A <- matrix(c(0.5, 0.5), nrow = 1L)   # spatial average
prior <- list(
  means       = list(c(0, 0), c(2, 2)),
  covariances = list(diag(2L), diag(2L)),
  weights     = c(0.5, 0.5)
)
# Observe an aggregate that points to the second cluster
fit_lin <- aggregate_downscale(y = 1.8, aggregator = A,
                               latent_prior = prior, sigma_y = 0.15)
fit_lin
#> Aggregate-likelihood downscaling
#>   method:        linear_closed_form (linear)
#>   components:    2
#>   sigma_y:       0.15
#>   posterior mean:  1.8,  1.8 
#>   posterior wts: 0.045, 0.955

The posterior mixture weights shift toward the cluster consistent with the observation (here, the (2, 2) cluster). The per-component posterior is exact (Kalman update) and the cross-component law-of- total-covariance is honest.

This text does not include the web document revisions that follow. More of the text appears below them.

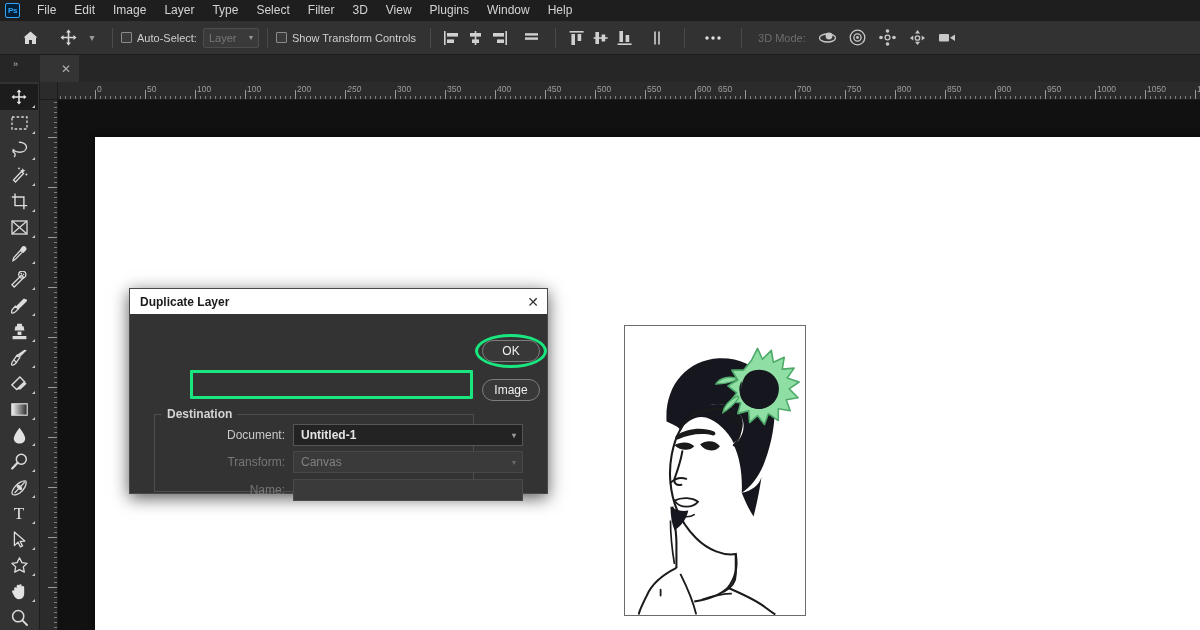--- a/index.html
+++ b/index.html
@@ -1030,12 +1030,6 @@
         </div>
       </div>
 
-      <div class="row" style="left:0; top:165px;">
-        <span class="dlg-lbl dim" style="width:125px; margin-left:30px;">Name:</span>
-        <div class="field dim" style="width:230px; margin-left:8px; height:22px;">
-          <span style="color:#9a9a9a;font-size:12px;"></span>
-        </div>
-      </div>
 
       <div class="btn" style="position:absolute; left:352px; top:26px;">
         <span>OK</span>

Non-linear example — a sinusoidal aggregator (sensor non-linearity):

agg_fn <- function(x) matrix(sin(rowSums(x)), ncol = 1L)
fit_nl <- aggregate_downscale(y = 0.5, aggregator = agg_fn,
                              latent_prior = prior, sigma_y = 0.1,
                              n_samples_per_component = 400L,
                              seed = 1L)
fit_nl$ess_per_component
#> [1] 53.49922 42.53140
fit_nl$posterior_mean
#> [1] 0.9601427 0.8983002

The per-component ESS is the reliability gate — if it collapses, the function warns and the posterior should be treated as exploratory. Draw posterior samples for downstream uncertainty propagation:

samples <- posterior_sample_aggregate(fit_nl, n = 500L, seed = 2L)
head(samples)
#>            [,1]       [,2]
#> [1,]  0.6648714  1.3170075
#> [2,] -0.2855020  0.9779909
#> [3,]  1.4959683  2.6373047
#> [4,] -0.1101655  0.1078616
#> [5,]  2.2575797  1.6941538
#> [6,]  0.3705832 -1.0080668

When to reach for aggregate_downscale()

  • Only aggregate observations are available (no paired fine-scale ground truth).
  • The aggregation operator T is known (spatial averaging, temporal averaging, sensor convolution, mass-balance constraint).
  • A parametric latent prior is available — e.g. from proxymix::fit_proxymix() on historical fine-scale data, or user-supplied from a domain model.
  • You want a closed-form posterior when T is linear, or a clean importance-sampling pass when it is not — without committing to

Pair with proxymix::fit_proxymix() (the canonical prior fitter) and PESTO’s manifest contract (the cross-package handoff) for the full APSIM → posterior-prior → downscaled-fine-scale chain.

Comparison

Aspect kernel_downscale() dist_regression() aggregate_downscale()
Training data Paired (coarse, fine) Bags + scalar/vector targets None paired; aggregate y only
Coarse-fine map Learned (regression) Learned (regression) Known (y = T(x) + eps)
Latent prior Implicit (empirical) Implicit Explicit (parametric GMM)
Closed form Yes Yes Yes (linear T) / IS (non-linear)
Multi-output Yes Yes Yes
Posterior uncertainty Point + ridge CI Point + ridge CI Full mixture posterior

References

  • Park, J., Muandet, K., Fukumizu, K., & Sejdinovic, D. (2013). Kernel embeddings of conditional distributions. IEEE Signal Processing Magazine, 30(4), 98-111.
  • Szabó, Z., Sriperumbudur, B. K., Póczos, B., & Gretton, A. (2016). Learning theory for distribution regression. Journal of Machine Learning Research, 17(152), 1-40.
  • Muandet, K., Fukumizu, K., Sriperumbudur, B., & Schölkopf, B. (2017). Kernel mean embedding of distributions: A review and beyond. Foundations and Trends in Machine Learning, 10(1-2), 1-141.